[Material shown]
************

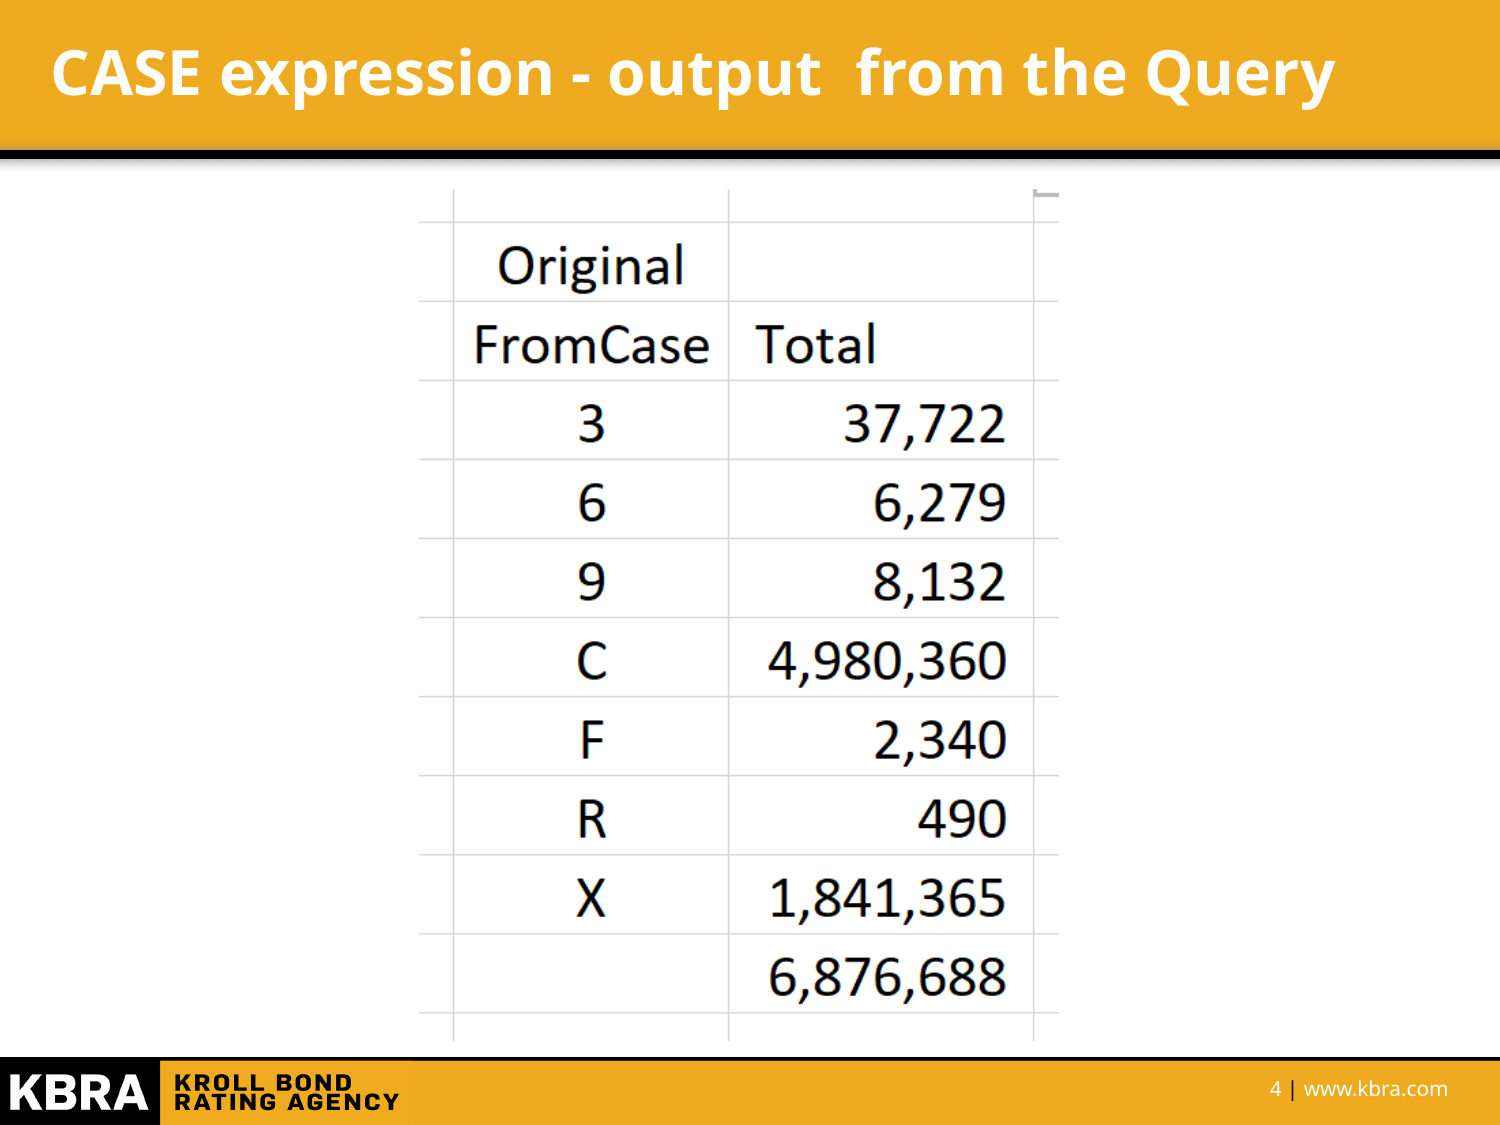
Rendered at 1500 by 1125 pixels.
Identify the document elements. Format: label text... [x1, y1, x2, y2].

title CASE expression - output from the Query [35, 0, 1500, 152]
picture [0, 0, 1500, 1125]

************

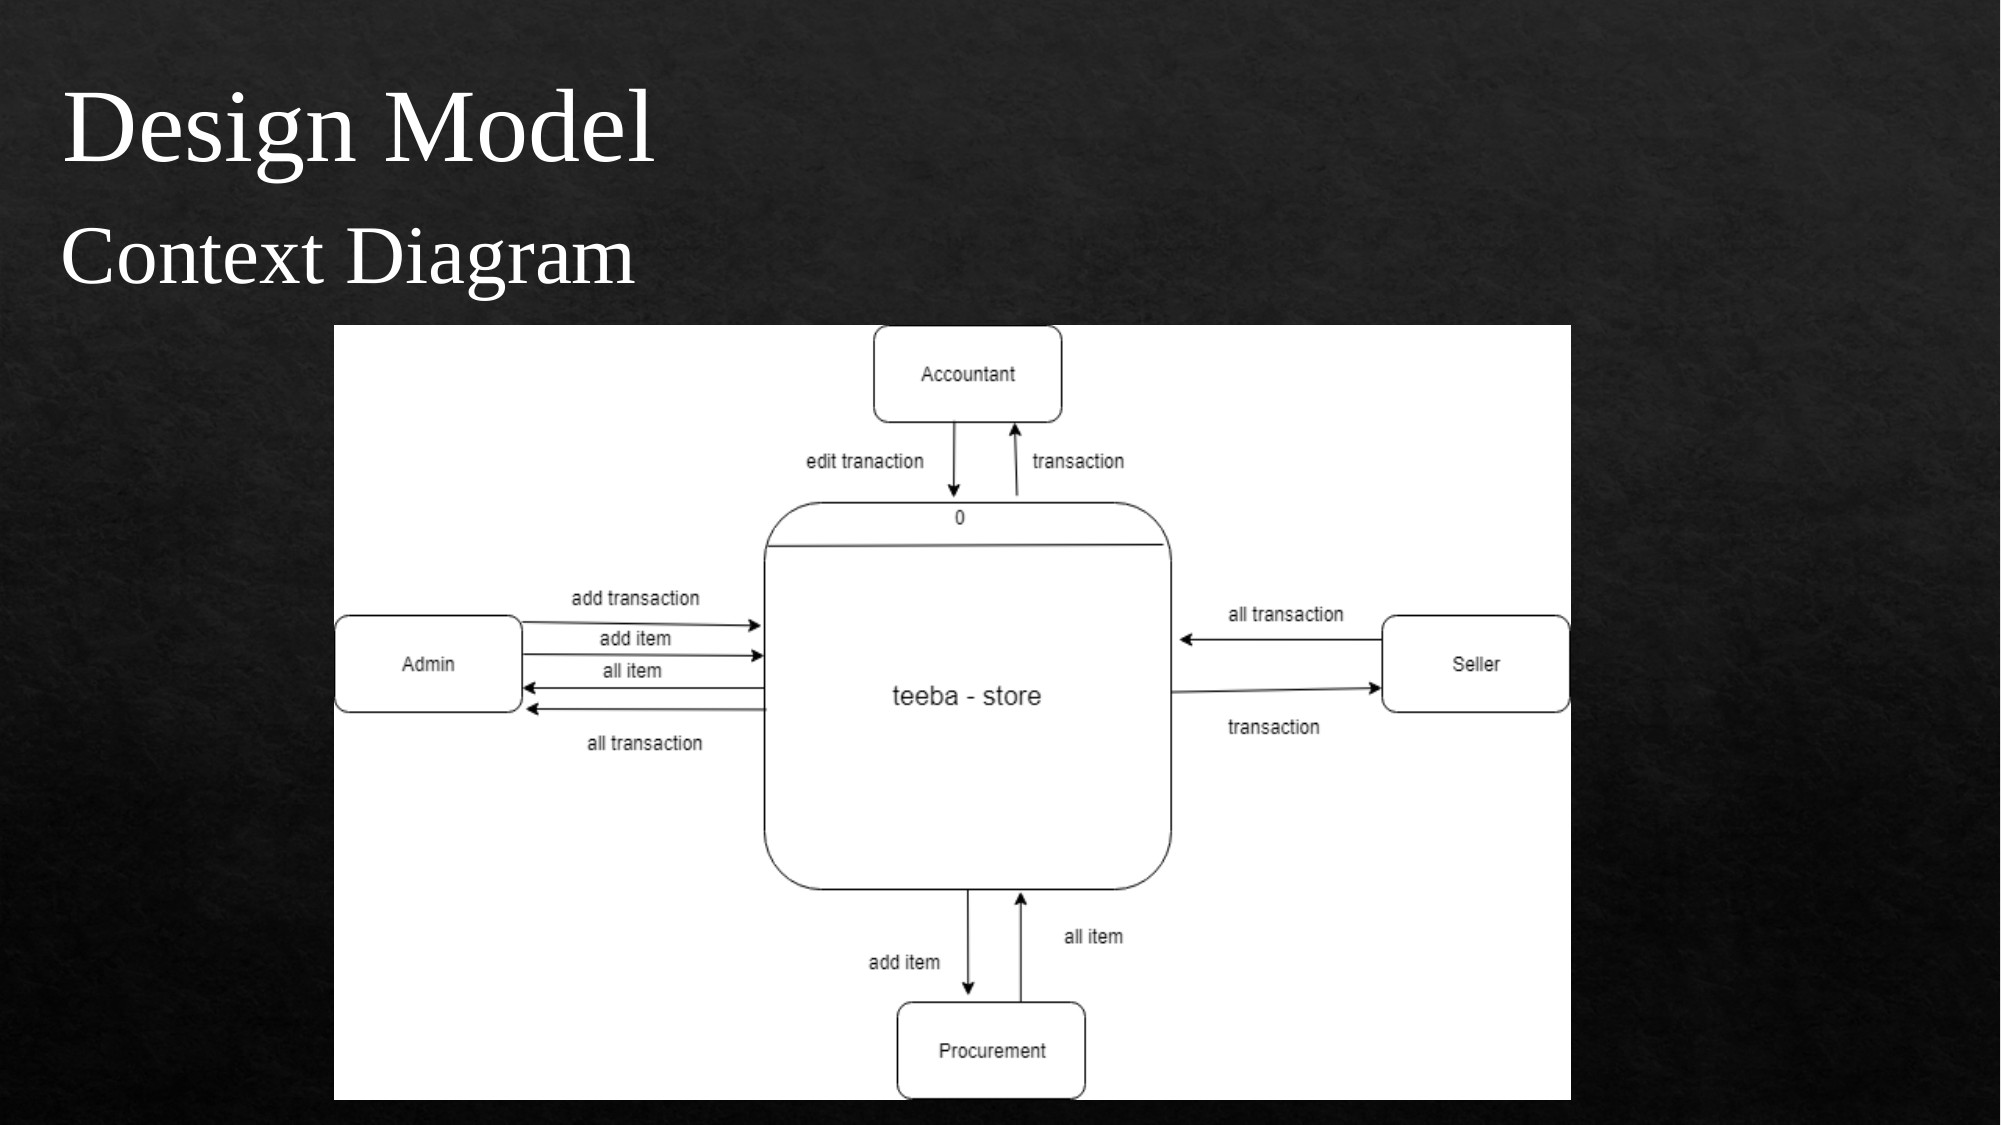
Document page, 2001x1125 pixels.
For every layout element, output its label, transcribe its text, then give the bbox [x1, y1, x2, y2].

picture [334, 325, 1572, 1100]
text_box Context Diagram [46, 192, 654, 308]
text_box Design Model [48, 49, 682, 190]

************

The lines above that include "pixels" should each be listed.

[Response area]
Rendered at 1500 by 1125 pixels.
Document page, 2001x1125 pixels.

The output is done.